Unfallverhütung im E-Mail-Postfach

Eine Flut von E-Mails und Spam behinderten die Mitarbeitenden der Schweizer Beratungsstelle für Unfallverhütung bei der Arbeit. Nun können sie wieder mithelfen, Unfälle zu verhindern, statt ihre IT zu managen.

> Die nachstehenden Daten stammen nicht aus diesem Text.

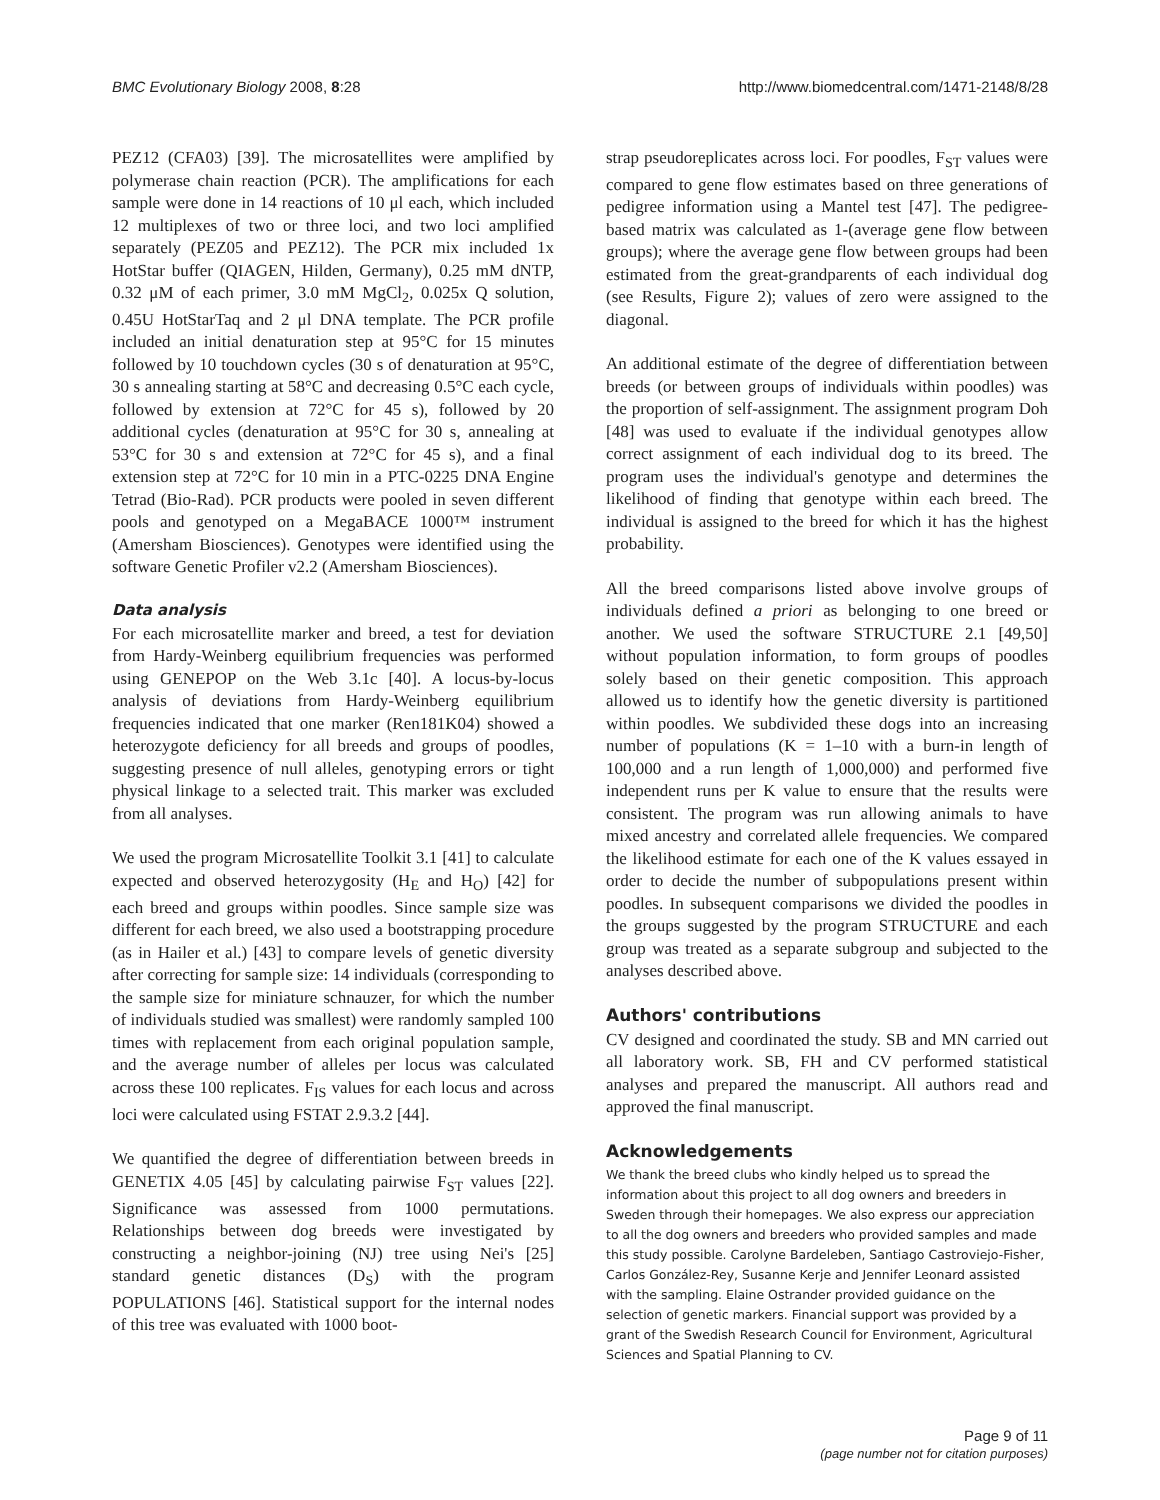BMC Evolutionary Biology 2008, 8:28 http://www.biomedcentral.com/1471-2148/8/28
PEZ12 (CFA03) [39]. The microsatellites were amplified by polymerase chain reaction (PCR). The amplifications for each sample were done in 14 reactions of 10 μl each, which included 12 multiplexes of two or three loci, and two loci amplified separately (PEZ05 and PEZ12). The PCR mix included 1x HotStar buffer (QIAGEN, Hilden, Germany), 0.25 mM dNTP, 0.32 μM of each primer, 3.0 mM MgCl<sub>2</sub>, 0.025x Q solution, 0.45U HotStarTaq and 2 μl DNA template. The PCR profile included an initial denaturation step at 95°C for 15 minutes followed by 10 touchdown cycles (30 s of denaturation at 95°C, 30 s annealing starting at 58°C and decreasing 0.5°C each cycle, followed by extension at 72°C for 45 s), followed by 20 additional cycles (denaturation at 95°C for 30 s, annealing at 53°C for 30 s and extension at 72°C for 45 s), and a final extension step at 72°C for 10 min in a PTC-0225 DNA Engine Tetrad (Bio-Rad). PCR products were pooled in seven different pools and genotyped on a MegaBACE 1000™ instrument (Amersham Biosciences). Genotypes were identified using the software Genetic Profiler v2.2 (Amersham Biosciences).
Data analysis
For each microsatellite marker and breed, a test for deviation from Hardy-Weinberg equilibrium frequencies was performed using GENEPOP on the Web 3.1c [40]. A locus-by-locus analysis of deviations from Hardy-Weinberg equilibrium frequencies indicated that one marker (Ren181K04) showed a heterozygote deficiency for all breeds and groups of poodles, suggesting presence of null alleles, genotyping errors or tight physical linkage to a selected trait. This marker was excluded from all analyses.
We used the program Microsatellite Toolkit 3.1 [41] to calculate expected and observed heterozygosity (H<sub>E</sub> and H<sub>O</sub>) [42] for each breed and groups within poodles. Since sample size was different for each breed, we also used a bootstrapping procedure (as in Hailer et al.) [43] to compare levels of genetic diversity after correcting for sample size: 14 individuals (corresponding to the sample size for miniature schnauzer, for which the number of individuals studied was smallest) were randomly sampled 100 times with replacement from each original population sample, and the average number of alleles per locus was calculated across these 100 replicates. F<sub>IS</sub> values for each locus and across loci were calculated using FSTAT 2.9.3.2 [44].
We quantified the degree of differentiation between breeds in GENETIX 4.05 [45] by calculating pairwise F<sub>ST</sub> values [22]. Significance was assessed from 1000 permutations. Relationships between dog breeds were investigated by constructing a neighbor-joining (NJ) tree using Nei's [25] standard genetic distances (D<sub>S</sub>) with the program POPULATIONS [46]. Statistical support for the internal nodes of this tree was evaluated with 1000 boot-
strap pseudoreplicates across loci. For poodles, F<sub>ST</sub> values were compared to gene flow estimates based on three generations of pedigree information using a Mantel test [47]. The pedigree-based matrix was calculated as 1-(average gene flow between groups); where the average gene flow between groups had been estimated from the great-grandparents of each individual dog (see Results, Figure 2); values of zero were assigned to the diagonal.
An additional estimate of the degree of differentiation between breeds (or between groups of individuals within poodles) was the proportion of self-assignment. The assignment program Doh [48] was used to evaluate if the individual genotypes allow correct assignment of each individual dog to its breed. The program uses the individual's genotype and determines the likelihood of finding that genotype within each breed. The individual is assigned to the breed for which it has the highest probability.
All the breed comparisons listed above involve groups of individuals defined a priori as belonging to one breed or another. We used the software STRUCTURE 2.1 [49,50] without population information, to form groups of poodles solely based on their genetic composition. This approach allowed us to identify how the genetic diversity is partitioned within poodles. We subdivided these dogs into an increasing number of populations (K = 1–10 with a burn-in length of 100,000 and a run length of 1,000,000) and performed five independent runs per K value to ensure that the results were consistent. The program was run allowing animals to have mixed ancestry and correlated allele frequencies. We compared the likelihood estimate for each one of the K values essayed in order to decide the number of subpopulations present within poodles. In subsequent comparisons we divided the poodles in the groups suggested by the program STRUCTURE and each group was treated as a separate subgroup and subjected to the analyses described above.
Authors' contributions
CV designed and coordinated the study. SB and MN carried out all laboratory work. SB, FH and CV performed statistical analyses and prepared the manuscript. All authors read and approved the final manuscript.
Acknowledgements
We thank the breed clubs who kindly helped us to spread the information about this project to all dog owners and breeders in Sweden through their homepages. We also express our appreciation to all the dog owners and breeders who provided samples and made this study possible. Carolyne Bardeleben, Santiago Castroviejo-Fisher, Carlos González-Rey, Susanne Kerje and Jennifer Leonard assisted with the sampling. Elaine Ostrander provided guidance on the selection of genetic markers. Financial support was provided by a grant of the Swedish Research Council for Environment, Agricultural Sciences and Spatial Planning to CV.
Page 9 of 11
(page number not for citation purposes)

Die Situation war prekär: Das Postfach einiger Angestellten war schon nach einer Woche hoffnungslos überfüllt. «Einige Marketing-Mitarbeiter empfangen manchmal komplette Fernsehbeiträge per E-Mail», berichtet Peter Schönthal, Leiter Informatik bei der Beratungsstelle für Unfallverhütung (bfu). «Das macht keine normale Mailbox und kein Server lange mit.» Die Mitarbeiter der Beratungsstelle in Bern wussten sich nicht anders zu helfen, als die Posteingänge in PST-Dateien auf ihren lokalen Rechnern zu archivieren. «Ein Horrorszenario für die Administratoren, die natürlich die Aufgabe hatten, Sicherungskopien von den Mailboxen anzulegen», so Schönthal. Die separaten PSTs blieben vom Backup ausgeschlossen. Das mit 150 Megabyte Kapazität für viele der 130 Mitarbeiter zu kleine Postfach war aber vor rund einem Jahr nicht die einzige Schwierigkeit, mit der das IT-Team der bfu zu kämpfen hatte. Auch das Spam-Aufkommen war immens. Trotz aktueller Filtertechnologie und Sicherheitslösungen wie McAfees GroupShield landeten noch massenweise unerwünschte Werbebotschaften im Postfach der Anwender.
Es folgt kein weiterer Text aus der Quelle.